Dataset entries
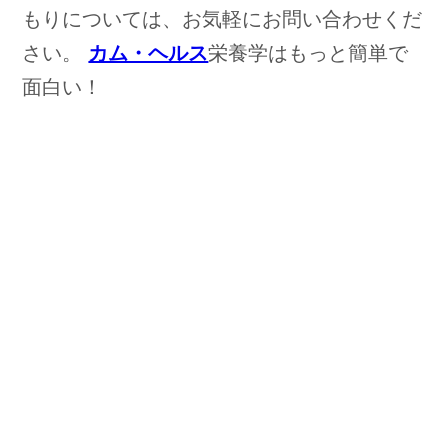
もりについては、お気軽にお問い合わせくだ
さい。
カム・ヘルス
栄養学はもっと簡単で
面白い！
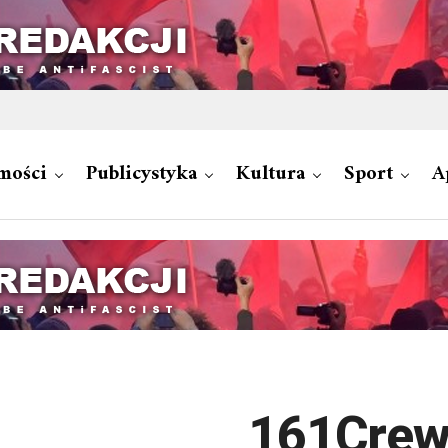
mości
Publicystyka
Kultura
Sport
A
161Cre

» About this exercise: Extract every line of text from the listing above and reproduce each one character for character, leaving out the pictures.

» Task answer:
もりについては、お気軽にお問い合わせくだ
さい。
カム・ヘルス
栄養学はもっと簡単で
面白い！
mości
Publicystyka
Kultura
Sport
A
161Cre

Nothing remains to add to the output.